Campaign Watchdog: Union's claims about Rand Paul and Social Security 'mostly true'

The Herald-Leader will fact-check statements made by candidates and their surrogates in the campaigns for Lexington mayor, the 6th Congressional District and U.S. Senate.

The statement: Rand Paul “supports privatizing Social Security and reducing benefits by raising the retirement age to 70.”

— Kentucky State AFL-CIO, in a mailer supporting Democrat Jack Conway’s campaign for the U.S. Senate against Republican Paul

The ruling: Mostly true

The facts: Privatizing Social Security would allow workers to control their own retirement money through personal investment accounts. It is a proposal to prevent Social Security's predicted financial shortfall in the future.

Although the AFL-CIO mailer leaves the impression that Paul might want to privatize Social Security for everyone, he had told the Herald-Leader in May he will not "abolish Social Security for retirees or near retirees, nor will I cut benefits."

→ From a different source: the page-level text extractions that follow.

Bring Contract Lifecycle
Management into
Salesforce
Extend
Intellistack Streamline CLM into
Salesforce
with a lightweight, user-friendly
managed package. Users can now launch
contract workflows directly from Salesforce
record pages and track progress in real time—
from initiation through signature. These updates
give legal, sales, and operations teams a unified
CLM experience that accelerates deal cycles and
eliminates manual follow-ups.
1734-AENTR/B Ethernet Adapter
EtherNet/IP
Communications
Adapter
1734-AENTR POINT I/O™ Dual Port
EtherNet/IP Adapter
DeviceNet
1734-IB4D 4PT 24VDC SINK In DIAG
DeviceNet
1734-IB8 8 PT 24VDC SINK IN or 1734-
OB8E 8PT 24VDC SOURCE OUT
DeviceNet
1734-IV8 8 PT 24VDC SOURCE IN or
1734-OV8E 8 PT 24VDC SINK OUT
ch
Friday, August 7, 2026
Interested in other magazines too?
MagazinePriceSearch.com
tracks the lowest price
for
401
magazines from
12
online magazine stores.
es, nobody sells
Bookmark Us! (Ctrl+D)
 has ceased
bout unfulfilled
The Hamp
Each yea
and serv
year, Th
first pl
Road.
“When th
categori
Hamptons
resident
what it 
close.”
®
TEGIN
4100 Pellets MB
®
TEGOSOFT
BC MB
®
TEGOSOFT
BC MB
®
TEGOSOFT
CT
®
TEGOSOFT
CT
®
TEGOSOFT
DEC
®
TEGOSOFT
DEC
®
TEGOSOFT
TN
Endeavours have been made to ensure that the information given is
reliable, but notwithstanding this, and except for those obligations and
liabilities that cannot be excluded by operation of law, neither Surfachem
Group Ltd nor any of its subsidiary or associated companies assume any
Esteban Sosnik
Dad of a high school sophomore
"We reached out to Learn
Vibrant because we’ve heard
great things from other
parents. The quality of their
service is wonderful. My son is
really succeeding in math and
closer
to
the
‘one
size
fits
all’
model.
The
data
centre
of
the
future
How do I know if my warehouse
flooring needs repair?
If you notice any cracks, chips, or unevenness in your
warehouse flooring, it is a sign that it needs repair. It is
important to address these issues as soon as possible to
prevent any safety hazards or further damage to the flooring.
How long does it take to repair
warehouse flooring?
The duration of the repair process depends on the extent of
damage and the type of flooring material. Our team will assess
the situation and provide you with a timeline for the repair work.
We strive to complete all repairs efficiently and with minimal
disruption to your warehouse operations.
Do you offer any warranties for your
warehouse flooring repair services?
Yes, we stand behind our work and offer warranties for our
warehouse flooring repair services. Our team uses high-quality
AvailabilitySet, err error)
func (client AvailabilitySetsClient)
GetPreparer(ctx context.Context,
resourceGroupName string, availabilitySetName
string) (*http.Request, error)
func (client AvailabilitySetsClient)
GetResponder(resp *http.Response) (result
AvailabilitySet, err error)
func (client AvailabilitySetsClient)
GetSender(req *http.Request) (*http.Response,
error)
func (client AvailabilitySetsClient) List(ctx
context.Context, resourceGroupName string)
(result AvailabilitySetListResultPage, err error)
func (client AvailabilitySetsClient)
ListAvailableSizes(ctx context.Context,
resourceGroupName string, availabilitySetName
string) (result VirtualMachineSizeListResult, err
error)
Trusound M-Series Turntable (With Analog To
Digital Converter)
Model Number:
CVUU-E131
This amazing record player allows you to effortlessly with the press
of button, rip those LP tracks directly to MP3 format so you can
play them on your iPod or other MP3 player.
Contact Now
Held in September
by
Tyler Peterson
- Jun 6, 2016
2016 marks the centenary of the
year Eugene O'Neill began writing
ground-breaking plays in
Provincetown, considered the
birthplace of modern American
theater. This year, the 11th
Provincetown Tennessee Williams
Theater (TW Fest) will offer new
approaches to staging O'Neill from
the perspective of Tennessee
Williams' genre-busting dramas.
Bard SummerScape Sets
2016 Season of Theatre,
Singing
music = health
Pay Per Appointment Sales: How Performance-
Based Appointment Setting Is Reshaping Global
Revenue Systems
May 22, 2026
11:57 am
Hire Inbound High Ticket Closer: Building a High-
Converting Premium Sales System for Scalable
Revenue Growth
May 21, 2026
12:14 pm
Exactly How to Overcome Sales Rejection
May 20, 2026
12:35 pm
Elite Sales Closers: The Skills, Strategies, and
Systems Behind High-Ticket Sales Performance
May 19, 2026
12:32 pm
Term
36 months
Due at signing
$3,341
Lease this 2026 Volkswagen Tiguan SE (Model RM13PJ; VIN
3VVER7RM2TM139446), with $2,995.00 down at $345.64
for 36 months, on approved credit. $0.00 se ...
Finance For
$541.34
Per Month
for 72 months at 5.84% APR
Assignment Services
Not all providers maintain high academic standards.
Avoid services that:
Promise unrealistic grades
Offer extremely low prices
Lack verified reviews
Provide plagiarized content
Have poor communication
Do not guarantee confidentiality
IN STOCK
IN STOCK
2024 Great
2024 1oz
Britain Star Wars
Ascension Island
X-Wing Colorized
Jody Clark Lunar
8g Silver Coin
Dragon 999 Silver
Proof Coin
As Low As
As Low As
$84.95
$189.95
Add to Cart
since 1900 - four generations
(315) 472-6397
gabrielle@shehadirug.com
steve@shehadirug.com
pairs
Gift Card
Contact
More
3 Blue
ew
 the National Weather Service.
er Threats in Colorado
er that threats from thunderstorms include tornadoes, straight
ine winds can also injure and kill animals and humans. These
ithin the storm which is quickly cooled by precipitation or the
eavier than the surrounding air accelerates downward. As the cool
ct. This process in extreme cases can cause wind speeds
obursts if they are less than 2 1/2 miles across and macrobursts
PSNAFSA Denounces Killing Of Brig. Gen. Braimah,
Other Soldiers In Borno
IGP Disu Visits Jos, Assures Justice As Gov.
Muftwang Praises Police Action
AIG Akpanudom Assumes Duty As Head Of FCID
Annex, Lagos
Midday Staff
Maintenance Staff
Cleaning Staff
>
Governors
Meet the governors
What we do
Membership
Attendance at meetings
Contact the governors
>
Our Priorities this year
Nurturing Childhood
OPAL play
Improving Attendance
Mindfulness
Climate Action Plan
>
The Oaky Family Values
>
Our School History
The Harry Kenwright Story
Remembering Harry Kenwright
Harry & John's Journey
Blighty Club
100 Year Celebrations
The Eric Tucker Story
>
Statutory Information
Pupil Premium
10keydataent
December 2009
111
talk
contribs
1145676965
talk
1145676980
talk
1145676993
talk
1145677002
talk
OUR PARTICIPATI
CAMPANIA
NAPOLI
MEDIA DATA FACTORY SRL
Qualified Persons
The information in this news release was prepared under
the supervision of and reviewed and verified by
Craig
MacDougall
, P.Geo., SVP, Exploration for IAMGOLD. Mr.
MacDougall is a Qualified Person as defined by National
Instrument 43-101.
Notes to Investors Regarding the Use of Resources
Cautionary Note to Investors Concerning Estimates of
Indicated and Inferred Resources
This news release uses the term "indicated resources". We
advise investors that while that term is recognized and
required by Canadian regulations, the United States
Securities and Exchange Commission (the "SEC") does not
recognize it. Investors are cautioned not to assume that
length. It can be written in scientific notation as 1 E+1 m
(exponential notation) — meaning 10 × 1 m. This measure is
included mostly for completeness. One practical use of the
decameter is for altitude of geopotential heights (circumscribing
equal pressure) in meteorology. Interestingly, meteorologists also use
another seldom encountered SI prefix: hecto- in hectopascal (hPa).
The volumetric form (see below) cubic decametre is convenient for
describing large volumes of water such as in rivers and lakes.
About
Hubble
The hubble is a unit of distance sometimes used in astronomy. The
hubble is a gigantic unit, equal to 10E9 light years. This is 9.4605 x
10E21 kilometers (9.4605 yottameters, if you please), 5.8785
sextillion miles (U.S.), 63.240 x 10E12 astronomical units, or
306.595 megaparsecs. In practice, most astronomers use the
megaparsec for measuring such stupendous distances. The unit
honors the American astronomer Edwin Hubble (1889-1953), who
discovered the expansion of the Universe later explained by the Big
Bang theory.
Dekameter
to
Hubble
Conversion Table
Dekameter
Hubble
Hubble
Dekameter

However, he has advocated for allowing younger people to "opt out" of Social Security and said the retirement age "probably" needs to go to 70.

The AFL-CIO mailer notes a Feb. 22, 1998, Kentucky Educational Television show and a May 24, 2010, Huffington Post column as sources for its claims.

On the 1998 edition of Kentucky Tonight, Paul said younger workers should be allowed to "opt out" of Social Security and "get a better investment."

"Social Security is a bad investment for the working man," he said.

The Herald-Leader could find no evidence that Paul's position on partial privatization of Social Security for younger individuals has changed since that time.

In the Huffington Post article, syndicated columnist Mark Miller said Paul's solution for Social Security's long-term solvency problems "is boosting the retirement age to 70."

Nate Byer, a spokesman for the state AFL-CIO, said this week the labor union also used as a source for its mailer a May 15, 2010, report by cn|2 Politics.

"At a March 29 meeting with voters at the Manchester Pizza Hut, however, Paul said the Social Security eligibility age 'probably has to' go up to 70," cn|2 reported.

"It's hard to go around campaigning on that, it's about as unpopular of an issue as there is, but it probably has to happen," Paul said at the time. "We moved it to 67 gradually. Probably that's what you need to do again to 70."

When asked this week on the campaign trail if the AFL-CIO mailer was accurate and if he supports privatizing Social Security and raising the age to receive benefits, Paul responded by saying "there are a lot of solutions out there to try to fix it.

"All I've said is that a lot of these solutions will have to be discussed and difficult decisions will have to be made," he said. "The exact policy decisions are best done through a bipartisan commission."